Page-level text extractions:
== == ==
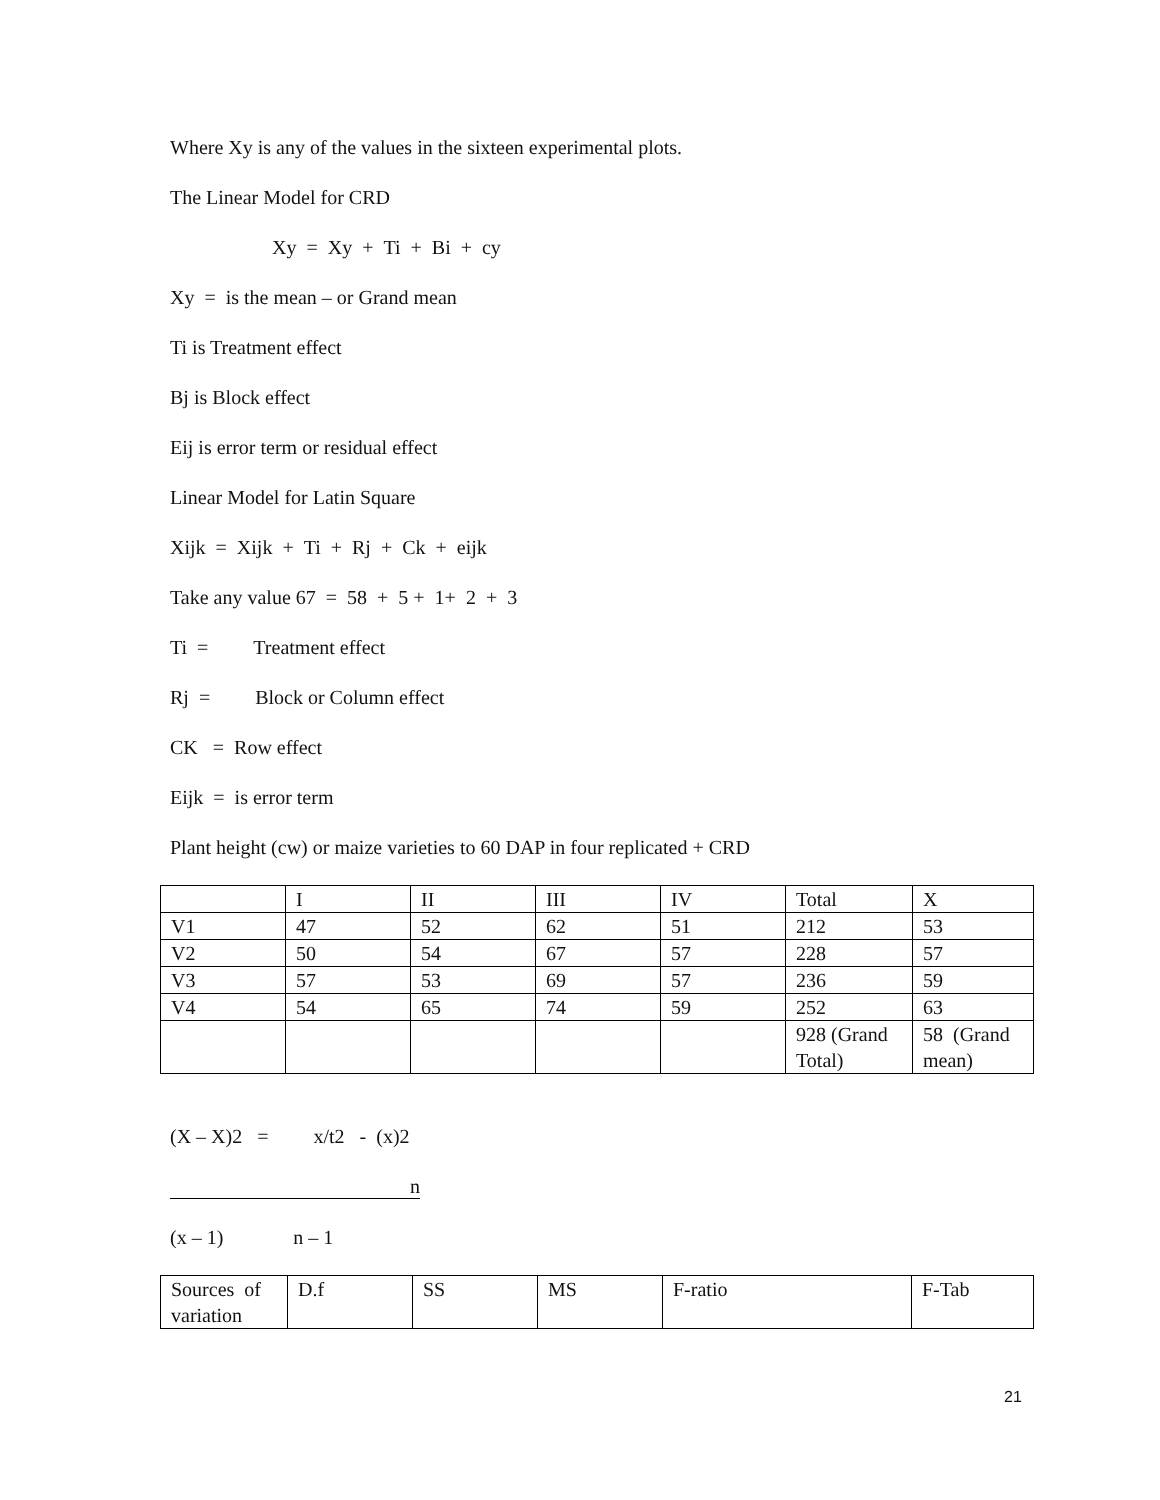Where Xy is any of the values in the sixteen experimental plots.
The Linear Model for CRD
Xy = Xy + Ti + Bi + cy
Xy = is the mean – or Grand mean
Ti is Treatment effect
Bj is Block effect
Eij is error term or residual effect
Linear Model for Latin Square
Xijk = Xijk + Ti + Rj + Ck + eijk
Take any value 67 = 58 + 5 + 1+ 2 + 3
Ti = Treatment effect
Rj = Block or Column effect
CK = Row effect
Eijk = is error term
Plant height (cw) or maize varieties to 60 DAP in four replicated + CRD
| | I | II | III | IV | Total | X |
| V1 | 47 | 52 | 62 | 51 | 212 | 53 |
| V2 | 50 | 54 | 67 | 57 | 228 | 57 |
| V3 | 57 | 53 | 69 | 57 | 236 | 59 |
| V4 | 54 | 65 | 74 | 59 | 252 | 63 |
| | | | | | 928 (Grand Total) | 58 (Grand mean) |
(X – X)2 = x/t2 - (x)2
n
(x – 1) n – 1
| Sources of variation | D.f | SS | MS | F-ratio | F-Tab |
21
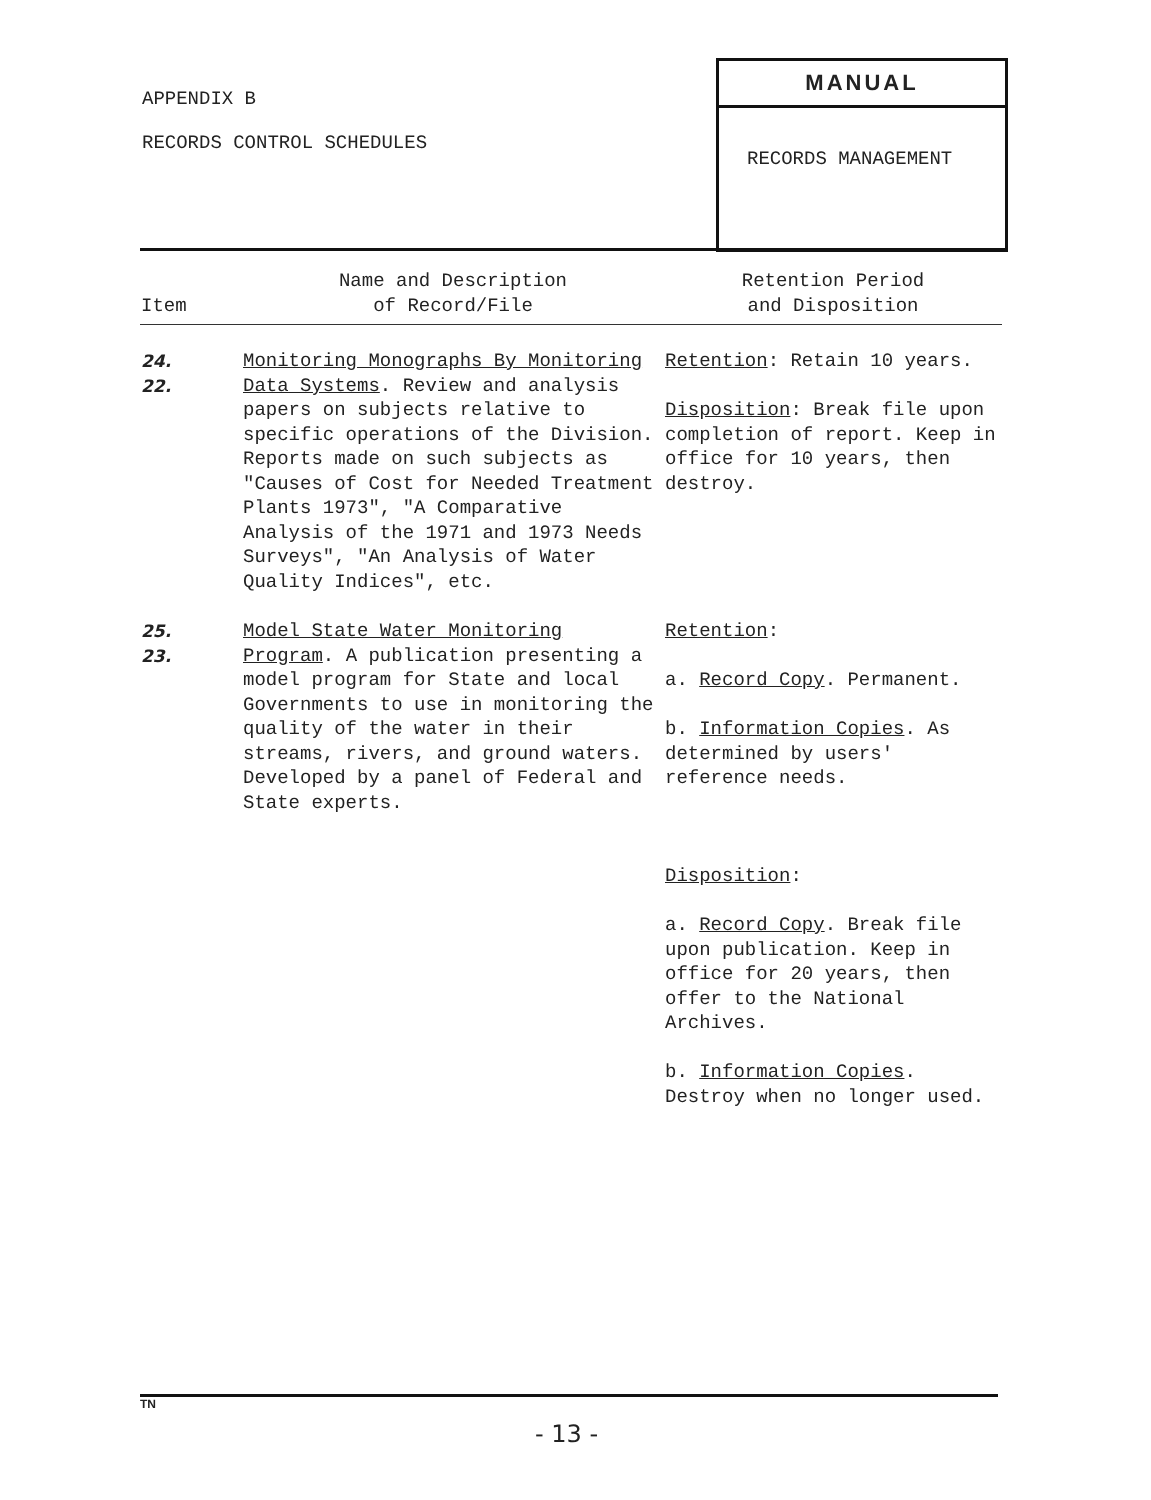APPENDIX B
RECORDS CONTROL SCHEDULES
MANUAL
RECORDS MANAGEMENT
| Item | Name and Description of Record/File | Retention Period and Disposition |
| --- | --- | --- |
| 24. 22. | Monitoring Monographs By Monitoring Data Systems . Review and analysis papers on subjects relative to specific operations of the Division. Reports made on such subjects as "Causes of Cost for Needed Treatment Plants 1973", "A Comparative Analysis of the 1971 and 1973 Needs Surveys", "An Analysis of Water Quality Indices", etc. | Retention : Retain 10 years. Disposition : Break file upon completion of report. Keep in office for 10 years, then destroy. |
| 25. 23. | Model State Water Monitoring Program . A publication presenting a model program for State and local Governments to use in monitoring the quality of the water in their streams, rivers, and ground waters. Developed by a panel of Federal and State experts. | Retention : a. Record Copy . Permanent. b. Information Copies . As determined by users' reference needs. Disposition : a. Record Copy . Break file upon publication. Keep in office for 20 years, then offer to the National Archives. b. Information Copies . Destroy when no longer used. |
TN
- 13 -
== == ==
-- TASK ITEM --
Work through the entries, filtering for the string "effect", and copy each line that holds it.

-- OUTPUT FOR THIS EXERCISE --
Ti is Treatment effect
Bj is Block effect
Eij is error term or residual effect
Ti = Treatment effect
Rj = Block or Column effect
CK = Row effect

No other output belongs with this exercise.